> Text section:
0
votes

I am new to Scala programming , i have worked on R very extensively but while working for scala it has become tough to work in a loop to extract specific columns to perform computation on the column values

let me explain with help of an example :

i have Final dataframe arrived after joining the 2 dataframes, now i need to perform calculation like enter image description here

Above is the computation with reference to the columns , so after computation we'll get the below spark dataframe

enter image description here

How to refer to the column index in for-loop to compute the new column values in spark dataframe in scala

1

1 Answers

1
votes

Here is one solution:

Input Data:
+---+---+---+---+---+---+---+---+---+
|a1 |b1 |c1 |d1 |e1 |a2 |b2 |c2 |d2 |
+---+---+---+---+---+---+---+---+---+
|24 |74 |74 |21 |66 |65 |100|27 |19 |
+---+---+---+---+---+---+---+---+---+

Zipped the columns to remove the non-matching columns:

val oneCols = data.schema.filter(_.name.contains("1")).map(x => x.name).sorted
val twoCols = data.schema.filter(_.name.contains("2")).map(x => x.name).sorted
val cols = oneCols.zip(twoCols) 

//cols: Seq[(String, String)] = List((a1,a2), (b1,b2), (c1,c2), (d1,d2))

Use foldLeft function to dynamically add columns:

import org.apache.spark.sql.functions._
val result = cols.foldLeft(data)((data,c) => data.withColumn(s"Diff_${c._1}",
                                                  (col(s"${lit(c._2)}") - col(s"${lit(c._1)}"))/col(s"${lit(c._2)}")))

Here is the result:

result.show(false)  

+---+---+---+---+---+---+---+---+---+------------------+-------+-------------------+--------------------+
|a1 |b1 |c1 |d1 |e1 |a2 |b2 |c2 |d2 |Diff_a1           |Diff_b1|Diff_c1            |Diff_d1             |
+---+---+---+---+---+---+---+---+---+------------------+-------+-------------------+--------------------+
|24 |74 |74 |21 |66 |65 |100|27 |19 |0.6307692307692307|0.26   |-1.7407407407407407|-0.10526315789473684|
+---+---+---+---+---+---+---+---+---+------------------+-------+-------------------+--------------------+

> Instructions for the task: Extract the passage of the Spark dataframe thread between "import org.apache.spark.sql.functions._" and "result.show(false)", inclusive. None of the listing is needed here.

Records drawn from a collection
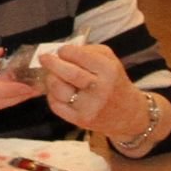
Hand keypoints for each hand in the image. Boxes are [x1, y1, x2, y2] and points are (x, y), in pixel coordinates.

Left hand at [33, 42, 147, 139]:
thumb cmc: (113, 82)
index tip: (61, 50)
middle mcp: (100, 89)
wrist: (126, 113)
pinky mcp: (80, 120)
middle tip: (43, 58)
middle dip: (52, 63)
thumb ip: (87, 51)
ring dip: (50, 79)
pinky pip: (56, 105)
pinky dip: (52, 95)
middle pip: (69, 73)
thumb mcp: (110, 60)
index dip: (66, 51)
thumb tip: (60, 51)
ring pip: (59, 90)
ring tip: (52, 75)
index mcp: (109, 70)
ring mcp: (90, 107)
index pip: (81, 56)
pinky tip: (57, 90)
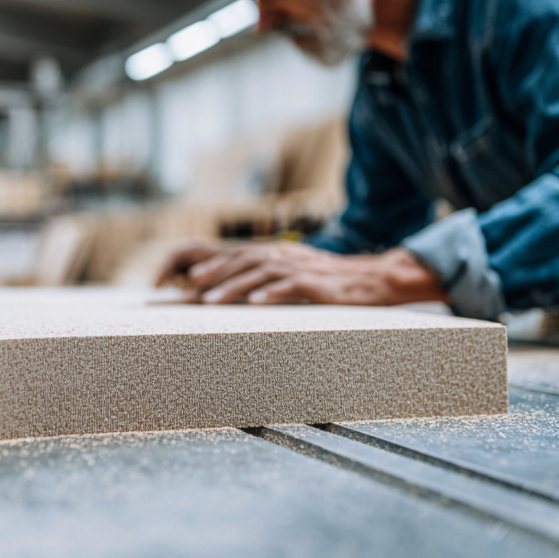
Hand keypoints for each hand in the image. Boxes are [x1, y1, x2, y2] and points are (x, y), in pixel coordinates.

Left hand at [156, 240, 445, 306]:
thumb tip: (232, 295)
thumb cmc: (330, 283)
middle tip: (188, 289)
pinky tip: (256, 304)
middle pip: (241, 260)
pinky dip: (272, 293)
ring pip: (260, 272)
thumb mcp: (293, 277)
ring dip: (233, 286)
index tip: (183, 281)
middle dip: (212, 273)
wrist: (376, 280)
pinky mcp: (318, 284)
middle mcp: (283, 255)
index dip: (207, 265)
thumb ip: (265, 280)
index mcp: (275, 253)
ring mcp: (301, 268)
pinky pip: (292, 286)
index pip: (234, 255)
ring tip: (211, 302)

> Answer box:
import org.apache.spark.sql.functions._
val result = cols.foldLeft(data)((data,c) => data.withColumn(s"Diff_${c._1}",
                                                  (col(s"${lit(c._2)}") - col(s"${lit(c._1)}"))/col(s"${lit(c._2)}")))

Here is the result:

result.show(false)